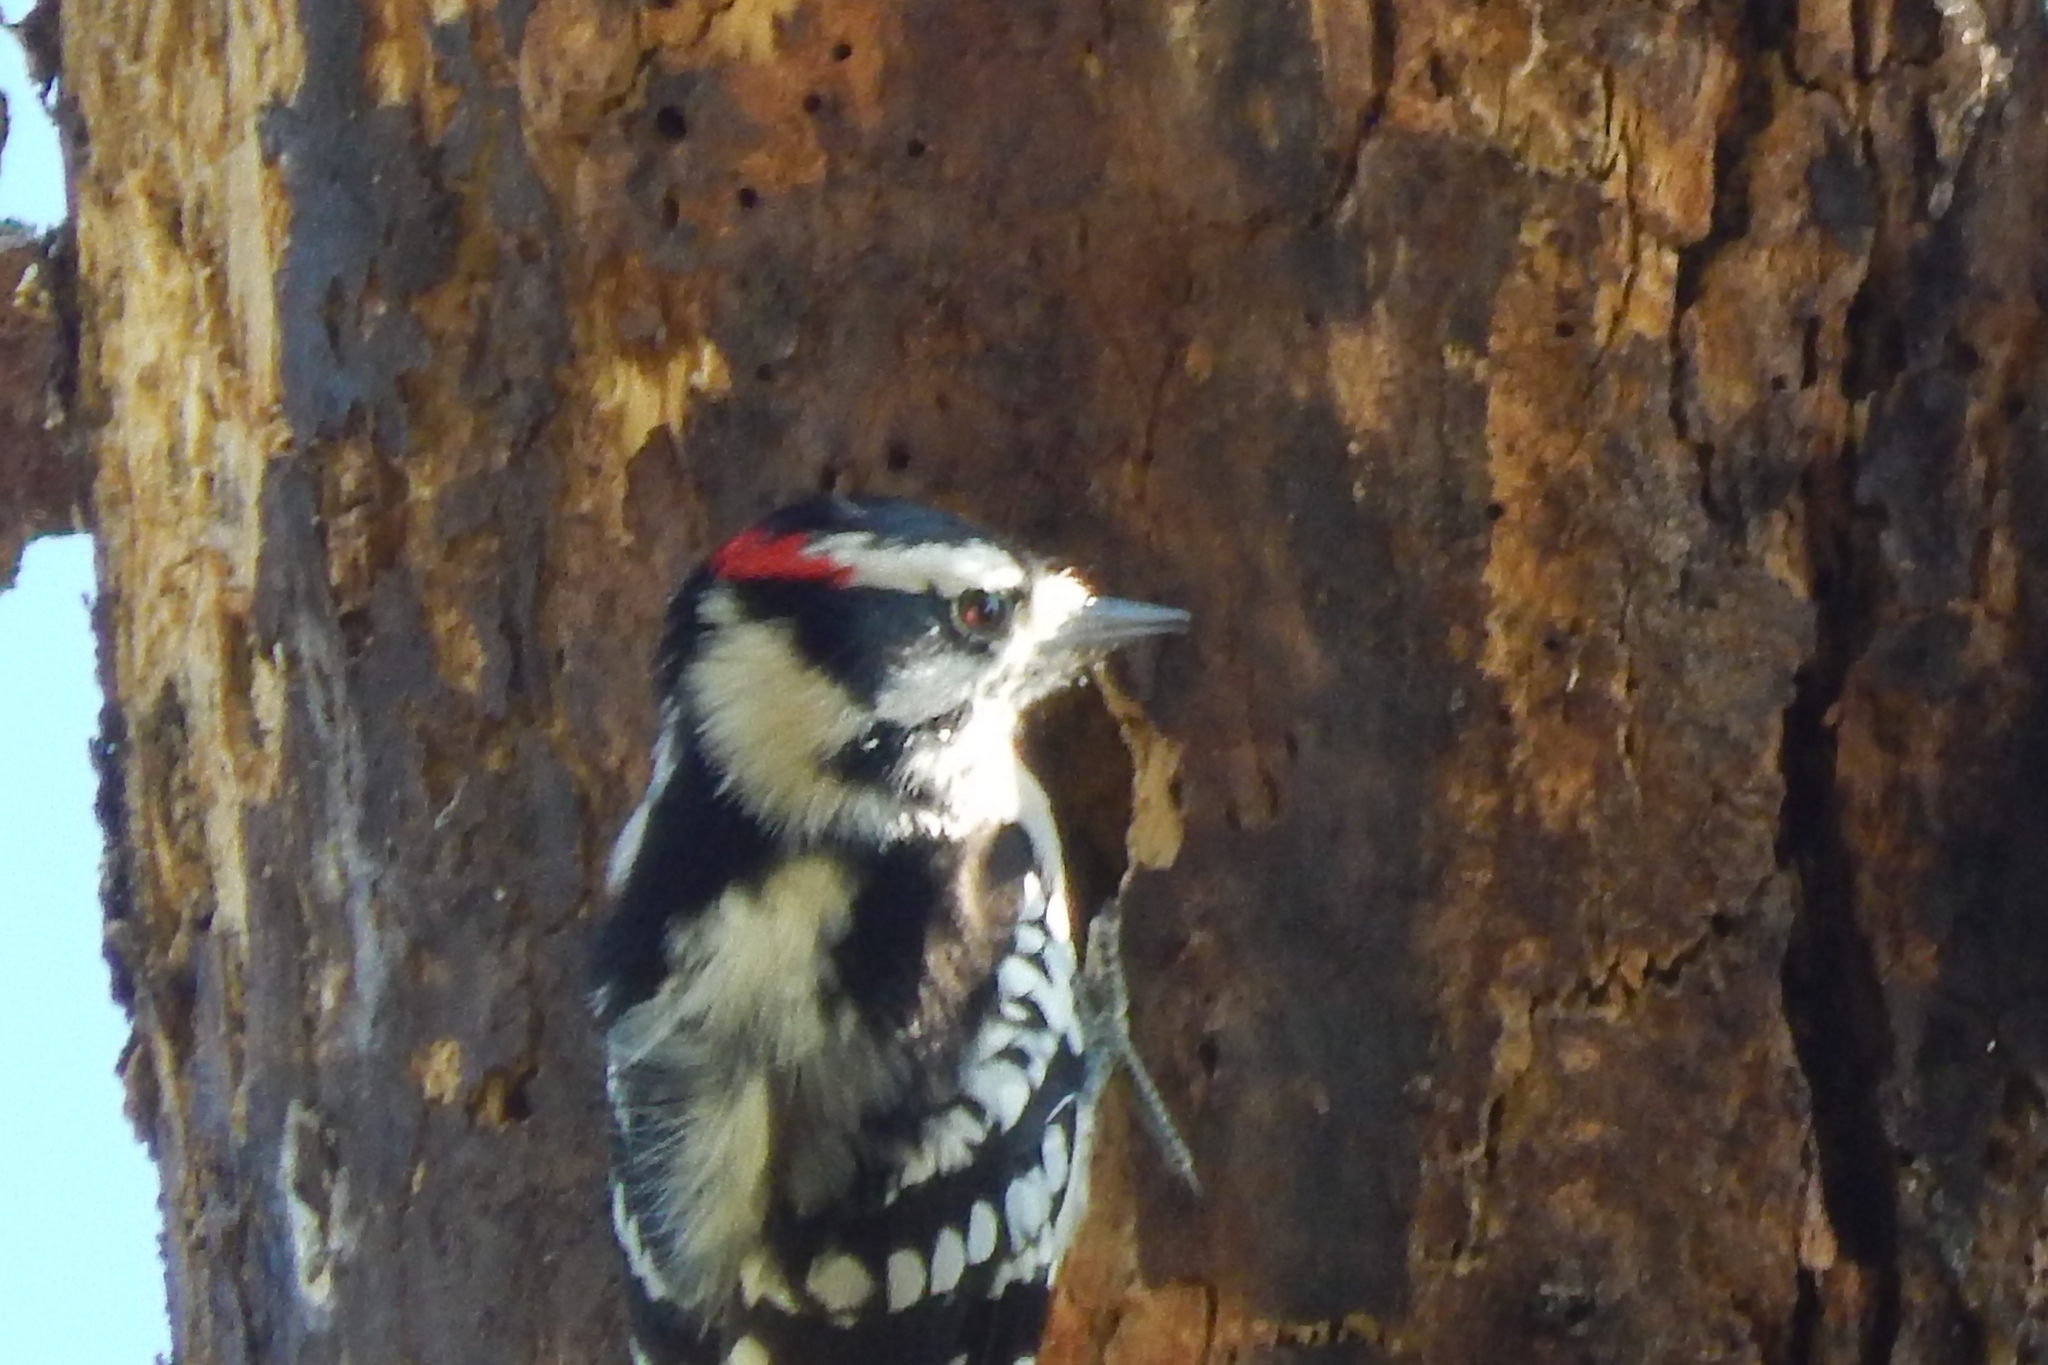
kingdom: Animalia
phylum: Chordata
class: Aves
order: Piciformes
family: Picidae
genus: Dryobates
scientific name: Dryobates pubescens
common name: Downy woodpecker
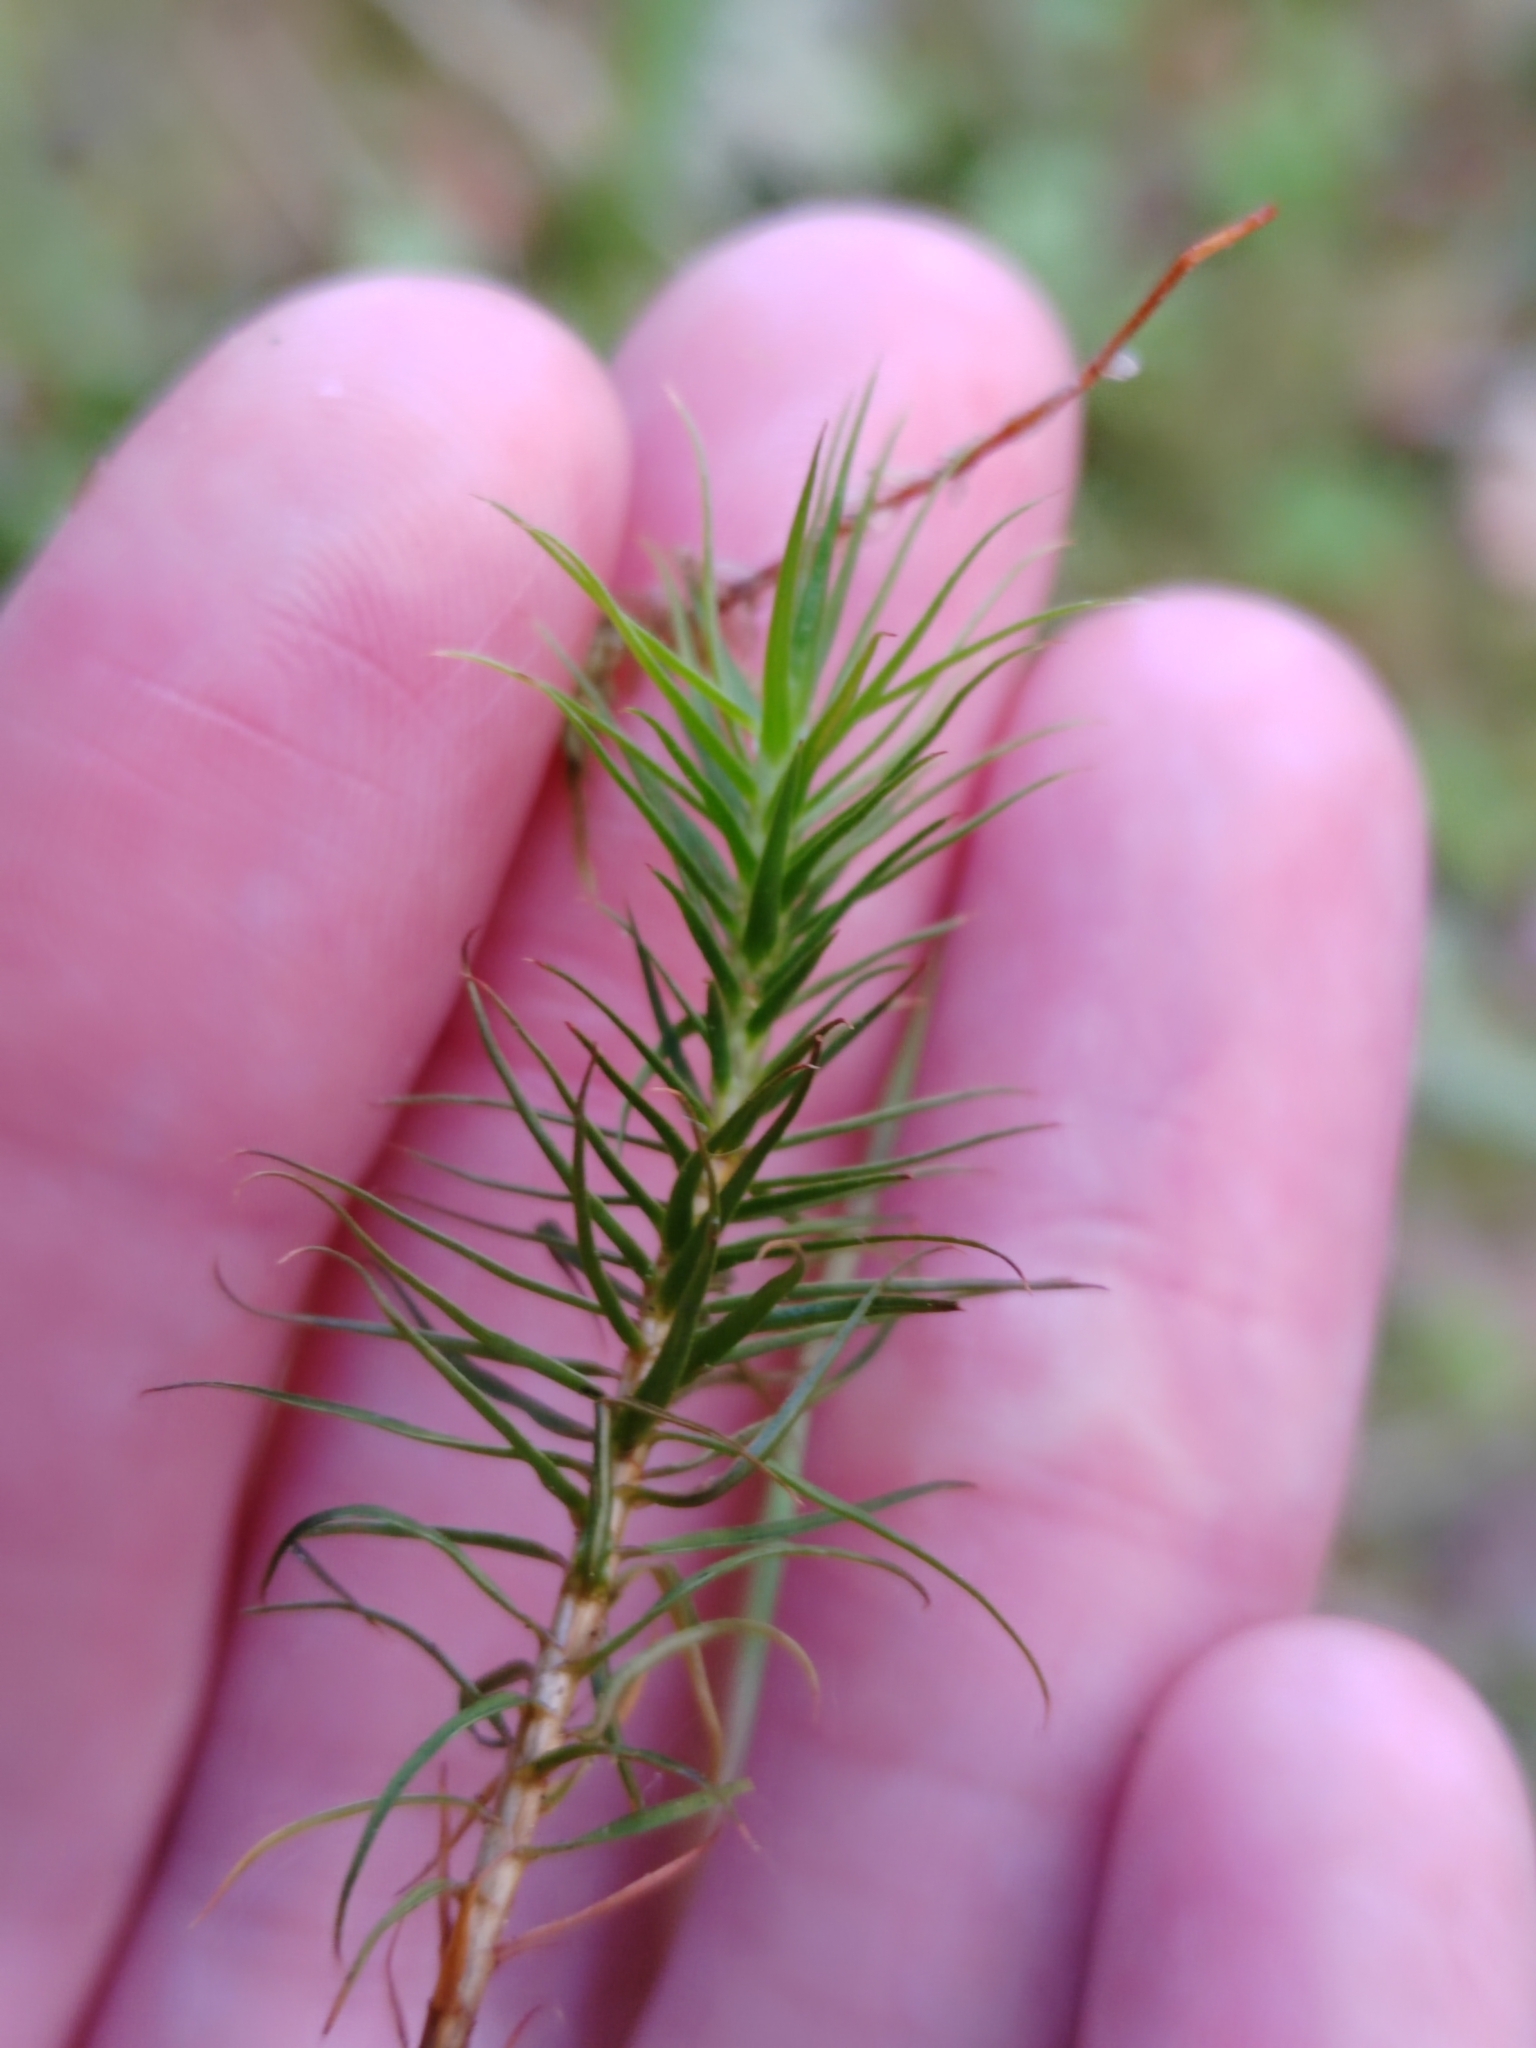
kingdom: Plantae
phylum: Bryophyta
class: Polytrichopsida
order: Polytrichales
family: Polytrichaceae
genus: Polytrichum
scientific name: Polytrichum commune
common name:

# The problem
Lay out the text lines from all the items above as a numbered list, skipping any blank lines. Leave the pictures out.

# Task result
1. kingdom: Animalia
2. phylum: Chordata
3. class: Aves
4. order: Piciformes
5. family: Picidae
6. genus: Dryobates
7. scientific name: Dryobates pubescens
8. common name: Downy woodpecker
9. kingdom: Plantae
10. phylum: Bryophyta
11. class: Polytrichopsida
12. order: Polytrichales
13. family: Polytrichaceae
14. genus: Polytrichum
15. scientific name: Polytrichum commune
16. common name:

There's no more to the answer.